At first the sweat lodge ceremony is intensely focused upon the self. Can I survive this heat? Can I remain alert and able to sit up in the midst of it? These were my prime concerns during my first sweat lodge. After a series of lodges, however, I became generally comfortable with the heat. I now look forward to the door closing, to the heat, the darkness, and the steam. I am learning ever more about expanding my awareness outward to experience the images and perceptions of the people present in the lodge. I let my consciousness expand and live. I begin to sense the awarenesses of other human beings, islands at first, isolated, their thoughts trapped within their skulls.
In the lodge already described, there was a transition time in which I made contact with a larger being. There were 25 people in the lodge, and I suddenly became aware of about 15 who were closest to me. I could sense the energy and spirit of the medicine woman leading the lodge, but her energy was somewhat closed to my inquiry. Then I sensed an immensity attached to the entity. It was a masculine compassion, a strength, and a love. Recognition occurred. This was the energy form I called Christ as a child (from the Baptist side of my family experience). Who is it? I wondered.
“Any name will suffice,” came the answer. “I am the spirit of collective humanity. I come to any name.” I found myself transfixed by the unconditional love of this entity. I rode with it like a participant-passenger. I was exhilarated. I felt a love for humanity and an unbounded joy in physical existence. I wanted to savor each moment as delicious in its own right.

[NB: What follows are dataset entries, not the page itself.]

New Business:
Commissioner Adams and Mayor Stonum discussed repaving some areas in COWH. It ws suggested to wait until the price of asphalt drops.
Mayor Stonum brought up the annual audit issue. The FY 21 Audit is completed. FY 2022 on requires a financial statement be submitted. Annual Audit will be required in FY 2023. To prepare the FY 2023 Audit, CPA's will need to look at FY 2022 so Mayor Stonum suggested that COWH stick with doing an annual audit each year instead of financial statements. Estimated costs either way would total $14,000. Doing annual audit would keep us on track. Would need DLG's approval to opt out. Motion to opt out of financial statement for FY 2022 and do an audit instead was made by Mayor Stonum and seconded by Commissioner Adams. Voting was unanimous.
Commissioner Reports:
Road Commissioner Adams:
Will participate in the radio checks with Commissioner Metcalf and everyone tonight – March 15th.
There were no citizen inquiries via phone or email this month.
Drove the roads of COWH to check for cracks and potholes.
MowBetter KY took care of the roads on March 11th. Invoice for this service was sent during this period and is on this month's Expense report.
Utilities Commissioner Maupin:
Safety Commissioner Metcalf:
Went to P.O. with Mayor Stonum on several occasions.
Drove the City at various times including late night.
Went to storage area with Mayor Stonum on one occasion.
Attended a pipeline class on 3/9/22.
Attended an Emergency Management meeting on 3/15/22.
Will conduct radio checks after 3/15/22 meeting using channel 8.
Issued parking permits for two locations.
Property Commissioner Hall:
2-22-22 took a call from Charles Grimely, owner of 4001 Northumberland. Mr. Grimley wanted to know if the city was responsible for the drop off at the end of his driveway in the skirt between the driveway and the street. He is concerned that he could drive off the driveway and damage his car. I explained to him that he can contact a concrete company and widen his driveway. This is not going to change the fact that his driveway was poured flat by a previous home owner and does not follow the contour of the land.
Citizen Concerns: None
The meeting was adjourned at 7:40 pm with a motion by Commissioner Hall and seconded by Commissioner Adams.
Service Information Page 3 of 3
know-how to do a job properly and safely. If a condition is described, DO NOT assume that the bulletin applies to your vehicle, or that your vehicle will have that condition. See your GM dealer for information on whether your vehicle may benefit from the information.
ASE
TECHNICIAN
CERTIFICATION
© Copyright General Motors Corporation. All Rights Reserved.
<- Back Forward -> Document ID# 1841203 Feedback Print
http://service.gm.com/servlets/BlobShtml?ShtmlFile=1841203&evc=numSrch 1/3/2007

I felt the woman’s fear, choking her like a weed threatening a young corn plant. The Christ entity opened her skull, and I watched with fascination while it realigned her brain waves, straightening and adjusting them as a weaver might untangle strands of yarn on a loom. I could see her fear dissipate as it was removed and realigned. In this state of heightened awareness, I understood how electromagnetic patterns create the body.
Thus, the spirits who present themselves to us are uniquely focused for us. Marilyn worked with women spirits. My helper spirit is primarily masculine, although he has told me that in reality he is neither or both. My early childhood experience forges him into maleness.
During one regression with a medicine woman, I returned to an experience of being in my mother’s womb in Kentucky. I felt her shame at being pregnant and unmarried. This helped to connect me to my own personal sense of shame. Then, still a fetus, I traveled to South Dakota to meet my grandfather. I repeated this journey constantly—whenever life in Kentucky became too painful—an escape mechanism I still (unfortunately) use on occasion. In South Dakota I merged with the body of a young Native American and relished our wild rides across the prairie, as well as the tender touch of my grandfather. Sometimes I had my own body and worked with Grandfather, learning tribal lore and medicine tradition.
Then the medicine woman helped me to go to the Creator’s realm and meet the spirits of my parents. We talked about the purpose of our coming together and of my father’s leaving soon after my conception. We forgave one another and recognized our experiences as within the Creator’s plans. Soon thereafter my relationship with my actual mother improved enormously.
I would close by noting the Native American insistence on experience as coming first and foremost. Once you have experienced, you know. The theoretical constructs are less important than the direct relationship with the spirits in a manner that is practical for life as a two-legged creature on our mother the earth.